Created on: April 06, 2007   Last Updated: April 12, 2007

It really sucks to be trying to sleep when the upstairs neighbors are going at it in their extremely squeaky bed and the giggles don't help any. It's no picnic when someone is trying to sing but it sounds more like a cat being murdered.

1. Place a pizza order and have it sent to their door with silly orders.

2. You can try ear plugs but they might not work and you could end up damaging an ear. Try pricey ones for better results.

3. You could throw rocks at their window but there would be a chance of a window getting broken and you don't need the cops to be called on you when you're the one being assaulted at least the ears and your sanity.

4. Put headphones on with music. Depending on what you use batteries are gonna go super fast. Rechargeable ones or use something that plugs into the wall. It is possible the headphones can end up falling off during the night.

5. Take a broom and bang it against the ceiling. There is a downside to this as you could end up with a broom handle shaped dent in the crappy workmanship of ceilings nowadays.
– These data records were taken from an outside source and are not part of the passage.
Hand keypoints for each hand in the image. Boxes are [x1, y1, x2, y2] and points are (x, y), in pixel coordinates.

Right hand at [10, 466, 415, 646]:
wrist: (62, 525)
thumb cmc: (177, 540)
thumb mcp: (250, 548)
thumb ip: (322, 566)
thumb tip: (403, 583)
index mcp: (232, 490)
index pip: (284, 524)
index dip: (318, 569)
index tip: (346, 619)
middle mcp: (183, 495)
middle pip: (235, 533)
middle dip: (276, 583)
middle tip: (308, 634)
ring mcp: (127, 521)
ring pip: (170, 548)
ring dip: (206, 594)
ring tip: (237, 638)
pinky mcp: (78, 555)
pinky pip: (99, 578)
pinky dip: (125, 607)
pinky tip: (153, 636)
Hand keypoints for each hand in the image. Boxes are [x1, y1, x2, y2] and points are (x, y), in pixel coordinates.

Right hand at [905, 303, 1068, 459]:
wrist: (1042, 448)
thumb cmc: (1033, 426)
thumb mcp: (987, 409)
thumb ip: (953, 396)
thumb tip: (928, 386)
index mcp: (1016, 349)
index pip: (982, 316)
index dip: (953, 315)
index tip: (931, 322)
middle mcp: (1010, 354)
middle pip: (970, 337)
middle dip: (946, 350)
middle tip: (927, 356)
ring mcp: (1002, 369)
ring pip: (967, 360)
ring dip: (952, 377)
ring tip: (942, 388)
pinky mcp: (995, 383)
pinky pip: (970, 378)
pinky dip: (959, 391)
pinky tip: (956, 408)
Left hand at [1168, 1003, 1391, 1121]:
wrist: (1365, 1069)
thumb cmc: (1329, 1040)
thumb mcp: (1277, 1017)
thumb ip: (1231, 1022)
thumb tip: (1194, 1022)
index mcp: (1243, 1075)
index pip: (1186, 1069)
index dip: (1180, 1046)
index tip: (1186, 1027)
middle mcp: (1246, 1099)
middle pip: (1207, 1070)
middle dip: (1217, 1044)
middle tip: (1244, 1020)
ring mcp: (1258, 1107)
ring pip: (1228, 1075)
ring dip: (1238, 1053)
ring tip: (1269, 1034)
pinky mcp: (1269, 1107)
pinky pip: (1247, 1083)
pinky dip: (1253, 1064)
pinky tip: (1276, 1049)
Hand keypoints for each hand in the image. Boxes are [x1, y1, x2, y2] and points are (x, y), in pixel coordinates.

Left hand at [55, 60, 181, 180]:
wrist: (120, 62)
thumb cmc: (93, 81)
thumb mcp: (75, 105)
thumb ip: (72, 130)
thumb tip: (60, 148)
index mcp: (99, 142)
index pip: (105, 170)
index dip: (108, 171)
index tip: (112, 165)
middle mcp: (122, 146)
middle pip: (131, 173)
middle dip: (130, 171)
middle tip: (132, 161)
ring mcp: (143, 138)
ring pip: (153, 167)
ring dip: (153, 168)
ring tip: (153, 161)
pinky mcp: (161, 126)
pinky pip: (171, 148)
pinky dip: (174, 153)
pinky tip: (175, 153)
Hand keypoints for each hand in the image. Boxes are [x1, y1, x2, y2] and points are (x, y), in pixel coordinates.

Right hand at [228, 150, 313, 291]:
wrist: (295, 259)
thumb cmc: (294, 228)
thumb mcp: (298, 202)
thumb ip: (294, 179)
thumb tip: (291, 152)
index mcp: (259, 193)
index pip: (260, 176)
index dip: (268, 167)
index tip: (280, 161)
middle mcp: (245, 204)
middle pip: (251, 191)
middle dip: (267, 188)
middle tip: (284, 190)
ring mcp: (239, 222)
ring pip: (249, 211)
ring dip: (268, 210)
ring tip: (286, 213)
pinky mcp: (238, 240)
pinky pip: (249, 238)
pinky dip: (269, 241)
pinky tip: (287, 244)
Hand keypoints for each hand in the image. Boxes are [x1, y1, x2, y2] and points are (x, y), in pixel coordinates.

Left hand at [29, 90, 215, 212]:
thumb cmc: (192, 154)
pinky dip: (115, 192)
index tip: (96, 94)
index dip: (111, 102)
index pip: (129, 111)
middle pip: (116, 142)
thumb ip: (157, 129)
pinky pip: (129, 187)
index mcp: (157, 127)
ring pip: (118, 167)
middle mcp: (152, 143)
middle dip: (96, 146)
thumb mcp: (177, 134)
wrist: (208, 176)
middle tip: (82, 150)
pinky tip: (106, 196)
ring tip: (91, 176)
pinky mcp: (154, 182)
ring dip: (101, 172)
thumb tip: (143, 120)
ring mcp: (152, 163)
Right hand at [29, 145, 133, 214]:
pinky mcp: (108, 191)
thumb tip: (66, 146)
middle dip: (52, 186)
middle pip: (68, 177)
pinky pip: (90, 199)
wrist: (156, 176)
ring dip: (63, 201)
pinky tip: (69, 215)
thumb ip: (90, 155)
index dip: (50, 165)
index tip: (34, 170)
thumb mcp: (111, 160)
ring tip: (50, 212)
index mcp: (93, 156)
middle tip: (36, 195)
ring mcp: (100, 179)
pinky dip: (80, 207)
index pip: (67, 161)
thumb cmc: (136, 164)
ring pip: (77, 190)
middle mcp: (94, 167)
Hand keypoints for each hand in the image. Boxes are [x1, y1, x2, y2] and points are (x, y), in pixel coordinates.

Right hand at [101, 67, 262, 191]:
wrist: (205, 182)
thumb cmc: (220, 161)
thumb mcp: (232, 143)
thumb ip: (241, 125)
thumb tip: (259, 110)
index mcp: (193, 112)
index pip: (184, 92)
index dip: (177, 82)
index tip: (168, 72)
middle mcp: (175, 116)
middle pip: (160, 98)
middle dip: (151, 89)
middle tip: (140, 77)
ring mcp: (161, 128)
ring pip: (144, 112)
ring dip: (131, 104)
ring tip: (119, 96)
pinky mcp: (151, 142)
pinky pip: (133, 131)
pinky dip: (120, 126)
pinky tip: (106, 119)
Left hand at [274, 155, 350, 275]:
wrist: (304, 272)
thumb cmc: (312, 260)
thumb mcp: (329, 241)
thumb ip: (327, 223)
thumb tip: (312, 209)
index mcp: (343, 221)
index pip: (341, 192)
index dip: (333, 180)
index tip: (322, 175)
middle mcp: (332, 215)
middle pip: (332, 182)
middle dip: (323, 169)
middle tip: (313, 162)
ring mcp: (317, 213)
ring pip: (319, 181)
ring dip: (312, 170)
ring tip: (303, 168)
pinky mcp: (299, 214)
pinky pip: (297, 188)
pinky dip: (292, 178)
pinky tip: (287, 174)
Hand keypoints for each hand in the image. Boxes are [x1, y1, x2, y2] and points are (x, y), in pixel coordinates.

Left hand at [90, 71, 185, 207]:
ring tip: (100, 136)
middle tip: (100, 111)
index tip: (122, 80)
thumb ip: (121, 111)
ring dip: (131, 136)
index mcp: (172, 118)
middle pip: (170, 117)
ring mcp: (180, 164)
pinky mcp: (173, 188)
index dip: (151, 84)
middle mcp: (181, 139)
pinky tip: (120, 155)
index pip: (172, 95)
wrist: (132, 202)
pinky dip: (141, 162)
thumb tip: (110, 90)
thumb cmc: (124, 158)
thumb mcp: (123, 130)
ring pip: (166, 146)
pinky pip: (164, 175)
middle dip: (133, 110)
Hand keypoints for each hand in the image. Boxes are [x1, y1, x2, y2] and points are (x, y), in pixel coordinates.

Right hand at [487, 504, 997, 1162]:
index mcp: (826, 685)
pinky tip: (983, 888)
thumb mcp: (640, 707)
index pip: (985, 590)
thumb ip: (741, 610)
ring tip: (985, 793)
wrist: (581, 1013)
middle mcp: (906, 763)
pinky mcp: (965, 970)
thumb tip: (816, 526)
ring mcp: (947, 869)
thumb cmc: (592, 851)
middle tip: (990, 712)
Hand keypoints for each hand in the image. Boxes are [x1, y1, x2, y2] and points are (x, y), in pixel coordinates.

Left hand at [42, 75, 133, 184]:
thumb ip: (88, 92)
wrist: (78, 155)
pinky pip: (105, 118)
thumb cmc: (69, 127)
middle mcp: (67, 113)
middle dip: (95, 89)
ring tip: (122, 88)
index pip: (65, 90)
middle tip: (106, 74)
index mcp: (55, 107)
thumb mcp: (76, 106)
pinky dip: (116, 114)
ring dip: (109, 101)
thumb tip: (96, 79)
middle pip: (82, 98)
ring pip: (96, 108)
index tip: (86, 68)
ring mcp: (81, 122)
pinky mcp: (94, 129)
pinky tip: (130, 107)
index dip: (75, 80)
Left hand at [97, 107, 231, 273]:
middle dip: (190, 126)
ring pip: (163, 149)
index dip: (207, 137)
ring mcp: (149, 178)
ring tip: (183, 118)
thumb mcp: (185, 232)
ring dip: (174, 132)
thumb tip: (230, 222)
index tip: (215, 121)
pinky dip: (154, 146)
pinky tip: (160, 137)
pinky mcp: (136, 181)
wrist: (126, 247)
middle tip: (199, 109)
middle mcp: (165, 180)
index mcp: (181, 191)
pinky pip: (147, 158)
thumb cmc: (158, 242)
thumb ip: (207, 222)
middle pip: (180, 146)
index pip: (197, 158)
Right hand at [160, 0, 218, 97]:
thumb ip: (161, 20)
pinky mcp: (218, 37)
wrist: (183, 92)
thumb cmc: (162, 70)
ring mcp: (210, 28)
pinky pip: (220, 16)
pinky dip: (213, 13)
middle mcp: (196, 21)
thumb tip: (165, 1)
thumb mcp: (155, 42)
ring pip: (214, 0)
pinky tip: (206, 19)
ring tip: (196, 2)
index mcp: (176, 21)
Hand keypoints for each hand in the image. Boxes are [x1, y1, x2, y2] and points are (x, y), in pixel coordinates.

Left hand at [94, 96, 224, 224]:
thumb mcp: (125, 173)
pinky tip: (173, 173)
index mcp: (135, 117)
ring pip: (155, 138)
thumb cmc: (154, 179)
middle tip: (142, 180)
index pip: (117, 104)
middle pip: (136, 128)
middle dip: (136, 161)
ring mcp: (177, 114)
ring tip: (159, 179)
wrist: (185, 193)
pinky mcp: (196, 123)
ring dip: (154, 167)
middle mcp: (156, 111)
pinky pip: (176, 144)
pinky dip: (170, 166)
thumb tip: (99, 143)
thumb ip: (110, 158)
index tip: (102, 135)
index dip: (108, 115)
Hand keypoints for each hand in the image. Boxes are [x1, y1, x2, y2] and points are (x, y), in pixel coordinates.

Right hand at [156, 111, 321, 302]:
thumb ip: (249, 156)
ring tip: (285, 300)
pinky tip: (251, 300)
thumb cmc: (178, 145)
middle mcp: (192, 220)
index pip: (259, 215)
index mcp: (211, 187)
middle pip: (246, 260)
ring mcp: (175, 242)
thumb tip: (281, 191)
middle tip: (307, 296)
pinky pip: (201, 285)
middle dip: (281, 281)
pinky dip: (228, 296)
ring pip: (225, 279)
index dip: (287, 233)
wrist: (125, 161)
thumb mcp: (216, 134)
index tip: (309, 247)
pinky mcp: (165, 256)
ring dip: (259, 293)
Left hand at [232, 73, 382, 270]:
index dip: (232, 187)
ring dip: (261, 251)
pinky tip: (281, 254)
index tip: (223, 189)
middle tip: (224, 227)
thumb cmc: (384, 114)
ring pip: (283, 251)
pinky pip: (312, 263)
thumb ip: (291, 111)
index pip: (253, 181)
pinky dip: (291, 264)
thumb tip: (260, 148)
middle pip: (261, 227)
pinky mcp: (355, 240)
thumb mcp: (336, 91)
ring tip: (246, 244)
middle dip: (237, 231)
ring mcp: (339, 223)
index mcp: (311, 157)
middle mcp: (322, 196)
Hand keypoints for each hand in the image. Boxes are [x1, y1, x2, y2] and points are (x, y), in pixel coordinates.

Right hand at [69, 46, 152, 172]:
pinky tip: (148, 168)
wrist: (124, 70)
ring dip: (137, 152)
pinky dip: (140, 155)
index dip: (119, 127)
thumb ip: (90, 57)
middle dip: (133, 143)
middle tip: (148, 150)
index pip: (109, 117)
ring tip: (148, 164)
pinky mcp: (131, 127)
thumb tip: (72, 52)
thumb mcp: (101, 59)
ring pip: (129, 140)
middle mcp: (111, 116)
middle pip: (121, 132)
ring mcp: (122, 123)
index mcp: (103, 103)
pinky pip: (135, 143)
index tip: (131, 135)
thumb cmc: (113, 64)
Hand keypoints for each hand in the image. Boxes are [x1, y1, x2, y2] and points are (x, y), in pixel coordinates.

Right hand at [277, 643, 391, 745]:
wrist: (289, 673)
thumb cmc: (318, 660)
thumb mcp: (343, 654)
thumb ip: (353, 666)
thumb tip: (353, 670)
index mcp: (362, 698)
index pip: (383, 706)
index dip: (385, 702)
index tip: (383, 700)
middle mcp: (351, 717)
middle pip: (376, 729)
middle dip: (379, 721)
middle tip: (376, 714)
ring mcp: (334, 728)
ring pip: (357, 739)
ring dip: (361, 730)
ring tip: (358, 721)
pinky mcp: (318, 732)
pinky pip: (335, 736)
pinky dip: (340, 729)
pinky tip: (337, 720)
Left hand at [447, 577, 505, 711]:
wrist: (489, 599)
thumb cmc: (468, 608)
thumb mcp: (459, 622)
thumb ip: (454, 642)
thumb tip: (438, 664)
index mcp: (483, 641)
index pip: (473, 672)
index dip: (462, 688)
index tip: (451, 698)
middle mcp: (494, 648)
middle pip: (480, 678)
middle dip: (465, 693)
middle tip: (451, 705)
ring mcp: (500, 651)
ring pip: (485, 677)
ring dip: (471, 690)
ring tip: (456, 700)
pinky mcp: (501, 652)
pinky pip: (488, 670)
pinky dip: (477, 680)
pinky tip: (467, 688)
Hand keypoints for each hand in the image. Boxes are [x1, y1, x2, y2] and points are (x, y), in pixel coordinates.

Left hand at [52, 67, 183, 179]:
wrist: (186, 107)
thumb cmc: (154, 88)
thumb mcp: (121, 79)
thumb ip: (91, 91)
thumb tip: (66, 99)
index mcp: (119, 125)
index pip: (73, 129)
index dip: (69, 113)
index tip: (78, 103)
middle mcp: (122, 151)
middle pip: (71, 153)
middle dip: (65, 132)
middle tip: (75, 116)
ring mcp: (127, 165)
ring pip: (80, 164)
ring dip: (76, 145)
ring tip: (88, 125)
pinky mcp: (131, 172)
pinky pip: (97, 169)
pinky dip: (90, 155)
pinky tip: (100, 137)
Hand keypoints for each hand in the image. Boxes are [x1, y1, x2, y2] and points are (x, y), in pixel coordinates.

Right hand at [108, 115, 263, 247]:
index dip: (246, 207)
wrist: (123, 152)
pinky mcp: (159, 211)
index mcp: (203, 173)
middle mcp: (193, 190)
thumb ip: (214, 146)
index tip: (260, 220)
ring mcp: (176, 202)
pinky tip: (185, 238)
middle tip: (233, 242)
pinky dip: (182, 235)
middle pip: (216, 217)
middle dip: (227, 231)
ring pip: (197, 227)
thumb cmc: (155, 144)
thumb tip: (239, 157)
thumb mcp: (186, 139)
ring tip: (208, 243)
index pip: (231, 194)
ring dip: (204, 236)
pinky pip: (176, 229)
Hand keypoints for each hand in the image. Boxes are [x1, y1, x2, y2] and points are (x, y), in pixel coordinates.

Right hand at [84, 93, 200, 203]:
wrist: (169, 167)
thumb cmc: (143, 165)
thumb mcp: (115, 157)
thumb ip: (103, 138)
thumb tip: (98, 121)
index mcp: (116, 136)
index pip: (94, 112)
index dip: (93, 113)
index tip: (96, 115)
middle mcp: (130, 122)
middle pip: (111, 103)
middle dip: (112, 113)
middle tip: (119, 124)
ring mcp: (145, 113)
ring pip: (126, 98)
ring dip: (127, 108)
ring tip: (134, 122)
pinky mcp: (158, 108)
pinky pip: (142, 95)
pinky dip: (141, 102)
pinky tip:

6. Yelling is always fun but you end up with an achy throat so keep lozenges on hand to pop in after a session.

7. Grunt with each squeak or try a growl to fight off the annoyance because you can't just sit there and say nothing when they are being so bloody annoying and inconsiderate.

8. You could jump on your bed and bang your headboard against the wall to see how they like it.

9. To drown out the horrible singing or egads music go into your room and close the door and get into the closet. Thank goodness for the light in the closet so bring along something to read until the horror show.

10. If you live alone or if you're not easily embarrassed make loud obnoxious sex sounds of your own and if possible have any roomie join in.

11. Go into the bathroom with the fan on to drown out the unwanted sounds. Hey you might as well clean it while you're in there.

12. Complain but don't hold your breath that it will actually work. Also make sure you have the right address so the complaint is about the right person.

13. Try stomping around like the neighbor above but it's not that easy unless you have hard wood floors and wear heels all the time.

14. Set the timer on the stove and have it go off so you get a beeping in the hopes of doing some annoying of your own.

15. Get creative like going online and have some freaky ad inviting all the wackos to come knocking as in the address of your pesky neighbor.

This is just written in fun so I don't suggest you do some of them since they could result in the police so just be amused which is the point really.